Other hard skills that help include:

  • Python.
  • Some concepts of NoSQL (especially for unstructured data such as documents).
  • Kafka.
  • AWS.

Apart from these skills, focus on certain ways of thinking and best practices. In my opinion and experience, the following points make a big difference in your career growth.

  • Always keep the customer at the core and work backward from their needs.
  • Keep things simple and do not overcomplicate your algorithm or data structure design.
  • Focus on speed, but more importantly, on accuracy and quality.
  • Stay in touch with the business regularly at every stage of development.
  • And most importantly, never lose track of the big picture and the project objectives.

If you work hard enough to acquire the needed skills, follow these basic principles to avoid common mistakes to succeed as a data engineer.

Growth of Data Engineering Jobs

So far, we have established why data engineering jobs will continue to be relevant in the future. We’ve also established how to become a data engineer. Now, let us take a deeper look at the growth prospects.

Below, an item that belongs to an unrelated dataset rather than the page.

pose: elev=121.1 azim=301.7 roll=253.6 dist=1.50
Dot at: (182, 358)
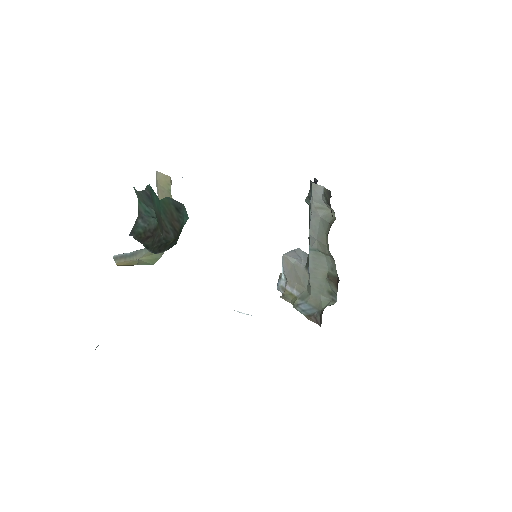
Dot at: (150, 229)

In terms of the number of jobs posted compared to other data-related jobs, data engineering ranks number one with almost a 50% growth rate. Check it out here. In recent years, the demand for data engineers has surpassed the supply.

What Is the Future of the Data Engineer?

Source: Towards Data Science

Well, no wonder! The average salary for a data engineer in the U.S. is as high as $116K. Top companies pay even higher.

This makes data engineering one of the highest-paid data-related jobs today. So, is it worth becoming a data engineer? There is only one answer: yes!

What Is the Future of the Data Engineer?

Source: Indeed.com

Career Trajectory and Roles

Now, let’s look at the trajectory from an individual perspective.

At the entry level, the problems you need to solve as a data engineer are usually clearly defined. For instance, given an architecture, you may be asked to develop or code for some sub-module.

Imagine you have just joined an online cab booking company. You may be asked to create data structures to capture customer feedback.

But as you climb up the ladder, you have to study the product and define the business problems you think are the most important to solve. The solutions themselves also become increasingly ambiguous.

For example, say you have a limited budget allotted for cloud subscriptions and infrastructure your company uses. Given the demand for speed and functionality, what is the data engineering architecture you propose? What is the best use of your resources while also meeting the most important customer needs?

You can guess the answer may be subjective. It varies depending on the nature of the business and the situation.

What Is the Future of the Data Engineer?

As you get better and better at solving such problems, your responsibility grows as does your salary. With the right amount of skill and opportunity, you may even become a CTO someday!

Ready to Start Your Data Engineering Career?

Now that you’ve read this article, I hope you have enough confidence in the bright future of data engineering as a career.

As with any technology-related job, the skill sets needed for this field will surely evolve. Advanced hardware and sophisticated software are bound to change the way things are done today.

Always remember to stay abreast with the latest tech but don’t forget the basics, like understanding the needs of both internal and external customers and working backward to solve the problem. For hard skills, develop a solid command of SQL, coding in general (you may start with Python), and of course, data structures.

You and I are lucky to be living in an age where information and learning resources are available at our fingertips. So, why not exploit it with solid online courses?

Happy learning and all the best with your data engineering career!